_PROBLEM TO SOLVE_.
In the listing below, rewrite the text from its start through the line containing "διαφορά. Η Εφές", putting "διακοπή" in place of "ανάπαυλα" and changing nothing else. Leave the pictures out of your answer.

==== PROVIDED ENTRIES

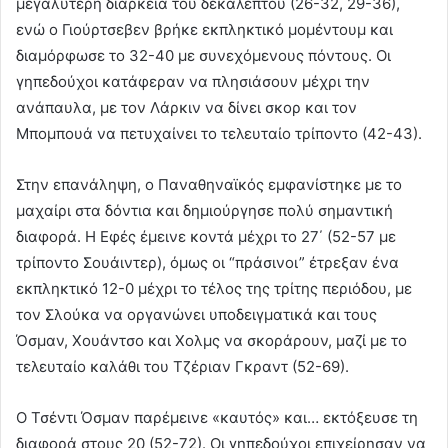
μεγαλύτερη διάρκεια του δεκαλέπτου (26-32, 29-36),
ενώ ο Γιούρτσεβεν βρήκε εκπληκτικό μομέντουμ και
διαμόρφωσε το 32-40 με συνεχόμενους πόντους. Οι
γηπεδούχοι κατάφεραν να πλησιάσουν μέχρι την
ανάπαυλα, με τον Λάρκιν να δίνει σκορ και τον
Μπομπουά να πετυχαίνει το τελευταίο τρίποντο (42-43).
Στην επανάληψη, ο Παναθηναϊκός εμφανίστηκε με το
μαχαίρι στα δόντια και δημιούργησε πολύ σημαντική
διαφορά. Η Εφές έμεινε κοντά μέχρι το 27΄ (52-57 με
τρίποντο Σουάιντερ), όμως οι “πράσινοι” έτρεξαν ένα
εκπληκτικό 12-0 μέχρι το τέλος της τρίτης περιόδου, με
τον Σλούκα να οργανώνει υποδειγματικά και τους
Όσμαν, Χουάντσο και Χολμς να σκοράρουν, μαζί με το
τελευταίο καλάθι του Τζέριαν Γκραντ (52-69).
Ο Τσέντι Όσμαν παρέμεινε «καυτός» και… εκτόξευσε τη
διαφορά στους 20 (52-72). Οι γηπεδούχοι επιχείρησαν να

========

_SOLUTION_.
μεγαλύτερη διάρκεια του δεκαλέπτου (26-32, 29-36),
ενώ ο Γιούρτσεβεν βρήκε εκπληκτικό μομέντουμ και
διαμόρφωσε το 32-40 με συνεχόμενους πόντους. Οι
γηπεδούχοι κατάφεραν να πλησιάσουν μέχρι την
διακοπή, με τον Λάρκιν να δίνει σκορ και τον
Μπομπουά να πετυχαίνει το τελευταίο τρίποντο (42-43).
Στην επανάληψη, ο Παναθηναϊκός εμφανίστηκε με το
μαχαίρι στα δόντια και δημιούργησε πολύ σημαντική
διαφορά. Η Εφές έμεινε κοντά μέχρι το 27΄ (52-57 με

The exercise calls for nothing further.